When the kids were little, we did not, as a general rule, allow candy in the house. For one thing, I didn’t want them to end up with lots of cavities like I did. And for another, F’zer and I didn’t think that consumption of mass quantities of candy was a good idea even with good teeth.

The results were predictable, though–on the holidays where the consumption of mass quantities of candy was traditional (Easter, Valentine’s Day, and Halloween) the kids tended to go berserk eating the stuff. (No, we did not celebrate Easter in any other way than playing bunny with the products of Hershey, Brach, Mars et al.)

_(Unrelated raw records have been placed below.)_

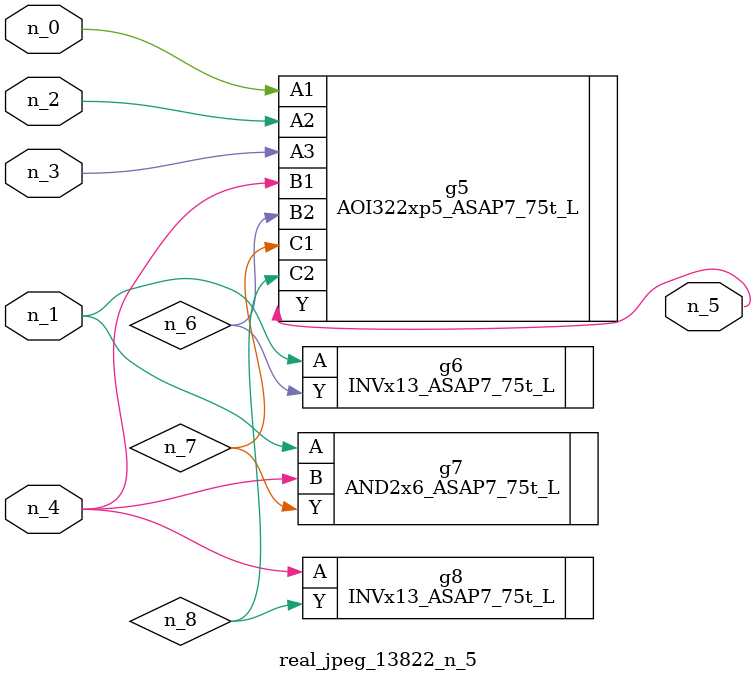
<source format=v>
module real_jpeg_13822_n_5 (n_4, n_0, n_1, n_2, n_3, n_5);

input n_4;
input n_0;
input n_1;
input n_2;
input n_3;

output n_5;

wire n_8;
wire n_6;
wire n_7;

AOI322xp5_ASAP7_75t_L g5 ( 
.A1(n_0),
.A2(n_2),
.A3(n_3),
.B1(n_4),
.B2(n_6),
.C1(n_7),
.C2(n_8),
.Y(n_5)
);

INVx13_ASAP7_75t_L g6 ( 
.A(n_1),
.Y(n_6)
);

AND2x6_ASAP7_75t_L g7 ( 
.A(n_1),
.B(n_4),
.Y(n_7)
);

INVx13_ASAP7_75t_L g8 ( 
.A(n_4),
.Y(n_8)
);


endmodule
</source>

Of course, the fact that we were usually flat broke during those years meant a delicate balancing act between having candy available to be eaten On The Day and buying the same candy at half price or less The Day After. A kid who expects a stuffed Easter basket is not going to be happy with the same chocolate bunny a couple days later when Mom and Dad find it on the clearance shelves. In fact, the kid might just come roaring in on Easter morning to castigate the parental bunnies at the top of her lungs for gross Easter basket deficiencies.

We also gave out non-edible treats on Halloween for many years (and, believe it or not, got mostly favorable responses from the kids at the door) but this caused major grumbling from the kidlets in the house who then did not get mass quantities of leftover Halloween treats to snarf along with the bags full of stuff they’d collected on their own nightly rounds.

Even now when the kids are more or less old enough to be parents themselves, we still get poked at now and again for our Candy Rules of the past. I don’t suppose any parent really gets it right.